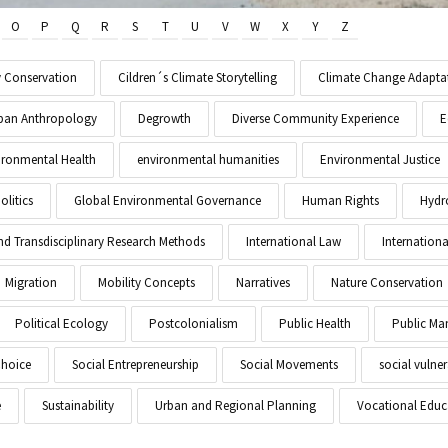
O
P
Q
R
S
T
U
V
W
X
Y
Z
y Conservation
Cildren´s Climate Storytelling
Climate Change Adapta
Urban Anthropology
Degrowth
Diverse Community Experience
E
ironmental Health
environmental humanities
Environmental Justice
litics
Global Environmental Governance
Human Rights
Hydr
and Transdisciplinary Research Methods
International Law
Internationa
Migration
Mobility Concepts
Narratives
Nature Conservation
Political Ecology
Postcolonialism
Public Health
Public M
Choice
Social Entrepreneurship
Social Movements
social vulner
e
Sustainability
Urban and Regional Planning
Vocational Educ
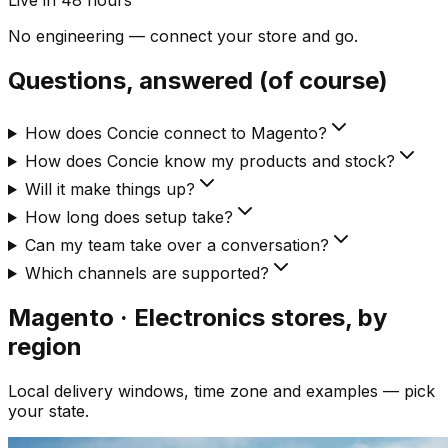
Live in 48 hours
No engineering — connect your store and go.
Questions, answered (of course)
How does Concie connect to Magento?
How does Concie know my products and stock?
Will it make things up?
How long does setup take?
Can my team take over a conversation?
Which channels are supported?
Magento · Electronics
stores, by
region
Local delivery windows, time zone and examples — pick
your state.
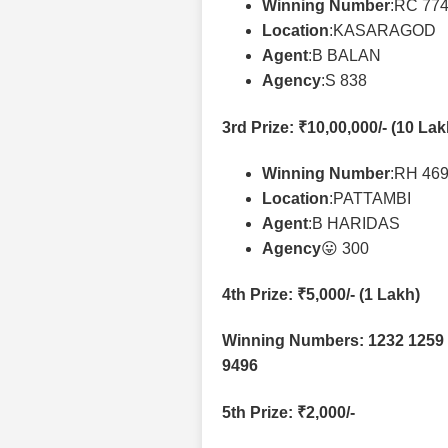
Winning Number
:RC 77
Location
:KASARAGOD
Agent
:B BALAN
Agency
:S 838
3rd Prize
: ₹10,00,000/- (10 La
Winning Number
:RH 46
Location
:PATTAMBI
Agent
:B HARIDAS
Agency
😛 300
4th Prize
: ₹5,000/- (1 Lakh)
Winning Numbers: 1232 1259 
9496
5th Prize
: ₹2,000/-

What you should do
Could you copy the listing exactly, leaving out any pictures?

Your solution
O
P
Q
R
S
T
U
V
W
X
Y
Z
y Conservation
Cildren´s Climate Storytelling
Climate Change Adapta
Urban Anthropology
Degrowth
Diverse Community Experience
E
ironmental Health
environmental humanities
Environmental Justice
litics
Global Environmental Governance
Human Rights
Hydr
and Transdisciplinary Research Methods
International Law
Internationa
Migration
Mobility Concepts
Narratives
Nature Conservation
Political Ecology
Postcolonialism
Public Health
Public M
Choice
Social Entrepreneurship
Social Movements
social vulner
e
Sustainability
Urban and Regional Planning
Vocational Educ
Live in 48 hours
No engineering — connect your store and go.
Questions, answered (of course)
How does Concie connect to Magento?
How does Concie know my products and stock?
Will it make things up?
How long does setup take?
Can my team take over a conversation?
Which channels are supported?
Magento · Electronics
stores, by
region
Local delivery windows, time zone and examples — pick
your state.
Winning Number
:RC 77
Location
:KASARAGOD
Agent
:B BALAN
Agency
:S 838
3rd Prize
: ₹10,00,000/- (10 La
Winning Number
:RH 46
Location
:PATTAMBI
Agent
:B HARIDAS
Agency
😛 300
4th Prize
: ₹5,000/- (1 Lakh)
Winning Numbers: 1232 1259 
9496
5th Prize
: ₹2,000/-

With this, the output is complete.